The Discoverer AT3 XLT and Open Country A/T III are tires that won’t wow any enthusiast. In the responsiveness section, the model from Toyo is maybe a bit more responsive, but it’s still not something that you can take to the track. Feedback is another area where they won’t be too much communicative through the steering wheel. You’ll need to try very hard to figure out what the front tires are doing.

As far as tracking goes, the Discoverer AT3 XLT seems to be doing a slightly better job than the Open Country A/T III. It needs a little fewer corrections with the steering wheel to ensure that the road imperfections don’t change their course.

If you’re coming from touring tires, you may need some getting used to, but if this isn’t your first all-terrain tire, you probably already know the drill.

How well-refined are the tires for everyday driving?

Refinement isn’t something you should expect from all-terrain tires, so don’t expect these to be as good as some of the grand touring options I’ve talked about in the past.

Cooper and Toyo have their own technologies for making their tires quieter, which shows with the Discoverer AT3 XLT and Open Country A/T III. The noise levels are acceptable when you consider the aggressive tread pattern.
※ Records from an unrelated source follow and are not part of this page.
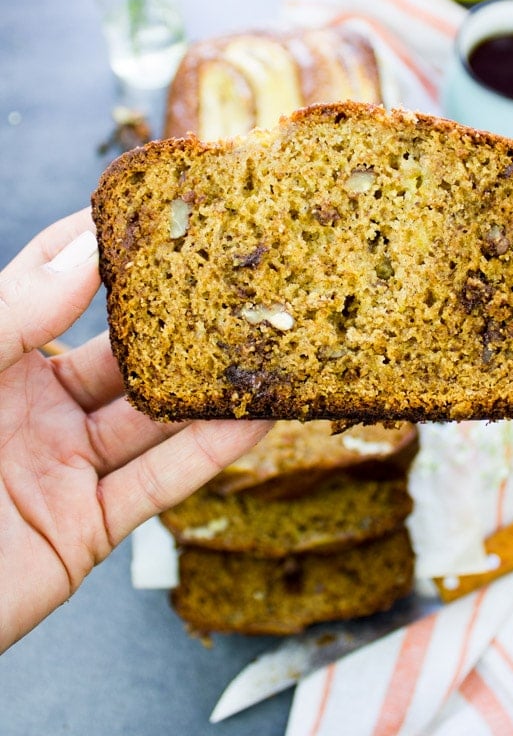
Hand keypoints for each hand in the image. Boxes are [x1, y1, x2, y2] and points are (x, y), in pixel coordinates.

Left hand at [0, 209, 270, 650]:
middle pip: (122, 351)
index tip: (154, 208)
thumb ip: (11, 315)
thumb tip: (87, 247)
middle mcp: (36, 407)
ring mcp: (66, 466)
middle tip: (233, 277)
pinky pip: (157, 484)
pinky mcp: (88, 528)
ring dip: (207, 386)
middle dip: (176, 317)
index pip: (53, 283)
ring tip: (263, 344)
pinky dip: (209, 452)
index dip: (98, 245)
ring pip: (152, 418)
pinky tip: (253, 418)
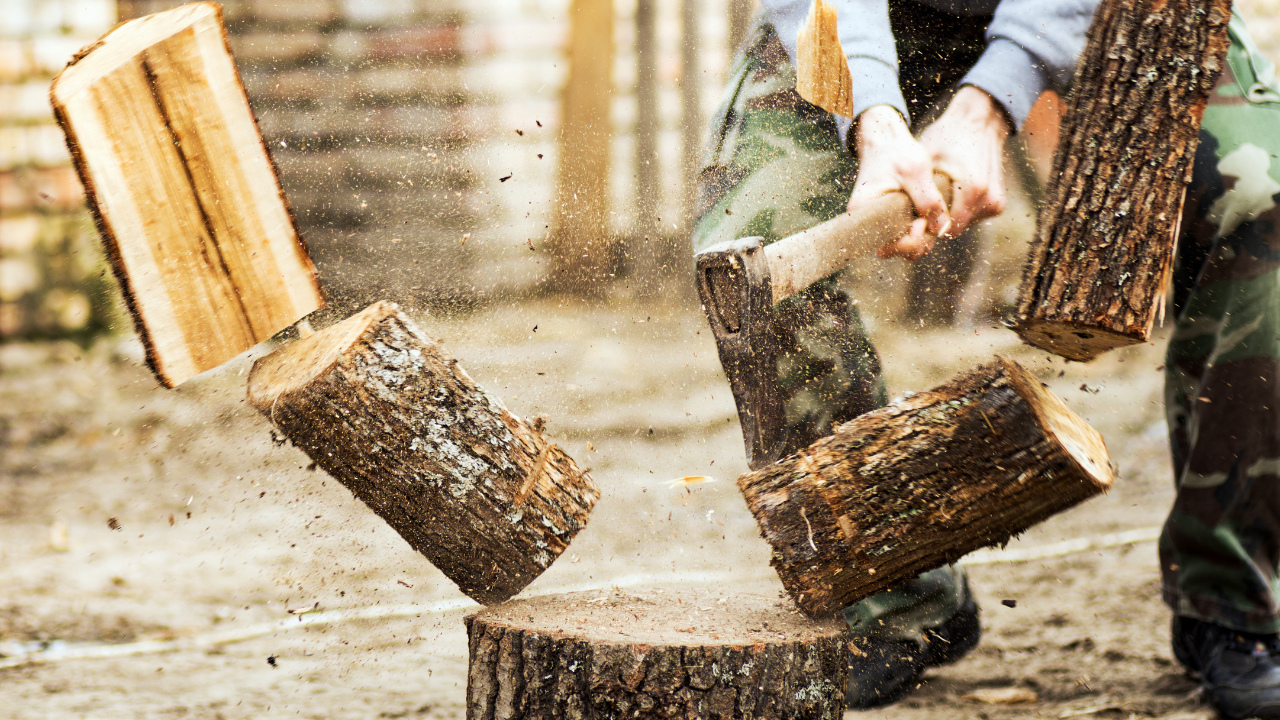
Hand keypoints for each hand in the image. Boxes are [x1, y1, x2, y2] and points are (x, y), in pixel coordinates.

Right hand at [850, 106, 949, 261]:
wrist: (884, 138)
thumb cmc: (896, 150)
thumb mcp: (916, 171)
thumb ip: (929, 200)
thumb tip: (942, 228)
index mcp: (865, 212)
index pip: (887, 247)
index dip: (910, 241)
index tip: (922, 220)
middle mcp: (867, 222)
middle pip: (896, 250)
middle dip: (919, 240)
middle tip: (929, 217)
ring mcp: (878, 220)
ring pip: (902, 243)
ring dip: (921, 234)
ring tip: (929, 211)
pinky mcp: (888, 217)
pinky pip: (903, 232)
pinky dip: (918, 227)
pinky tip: (926, 211)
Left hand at [917, 85, 1011, 238]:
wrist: (978, 121)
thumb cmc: (946, 137)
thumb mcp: (926, 161)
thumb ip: (920, 193)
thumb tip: (908, 222)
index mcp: (973, 190)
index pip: (944, 228)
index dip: (927, 225)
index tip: (916, 214)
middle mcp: (989, 200)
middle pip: (954, 229)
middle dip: (938, 221)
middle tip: (924, 204)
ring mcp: (996, 203)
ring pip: (964, 224)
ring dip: (950, 216)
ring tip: (939, 195)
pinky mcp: (999, 204)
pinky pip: (973, 217)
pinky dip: (961, 210)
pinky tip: (953, 193)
They’re not whisper quiet like the Turanza QuietTrack, naturally, but it’s not something that can be characterized as overly intrusive in the cabin.

Unfortunately, the comfort levels aren’t something to write home about. The Open Country A/T III and Discoverer AT3 XLT aren’t the harshest tires on the market, but they’re far from the most comfortable ones. In both cases, you will notice a slight jolt when you hit a larger hole, and they can feel a bit nervous if the surface you’re driving on isn’t smooth.

Do any of them offer a warranty?

In the warranty section, there is a slight difference that goes in favor of Toyo. The Discoverer AT3 XLT comes with a 60,000-mile treadwear warranty, while the Open Country A/T III has 65,000 miles. It’s not a massive difference, but for some people, it could make a difference in the decision.

How do they compare in terms of price?

Pricing is where the Discoverer AT3 XLT manages to get ahead of the Open Country A/T III. Depending on the specific size, you are looking at a difference between $20 and $50, something that can also depend on the dealer.

Cooper Discoverer AT3 XLT Pros and Cons


– Slightly lower price point

– Very good performance on the road

– Can tackle most off-road conditions


– Slightly less treadwear warranty

– It lacks a bit behind the Open Country A/T III in wet performance

Toyo Open Country A/T III Pros and Cons


– Longer treadwear warranty

– More size options

– A slight advantage in off-road performance


– Price is a bit higher

– Ride quality isn’t the smoothest in the all-terrain segment

Which of the two is a better option?

When you’re buying an all-terrain tire, there are some compromises you should expect to make, so the same goes for the Open Country A/T III and the Discoverer AT3 XLT. The differences between these two models are not all that great, so in some cases, it’s nitpicking to choose a better one.

Generally speaking, the Open Country A/T III is a bit better performer, especially in wet and mud, so if you’re okay with the higher price, this is the tire to go. On the other hand, the Discoverer AT3 XLT delivers almost the same performance levels at a slightly lower price, so it’s not a poor choice.

If you manage to find the Open Country A/T III at a discount that would put it in the same range as the Discoverer AT3 XLT, then don’t hesitate about it.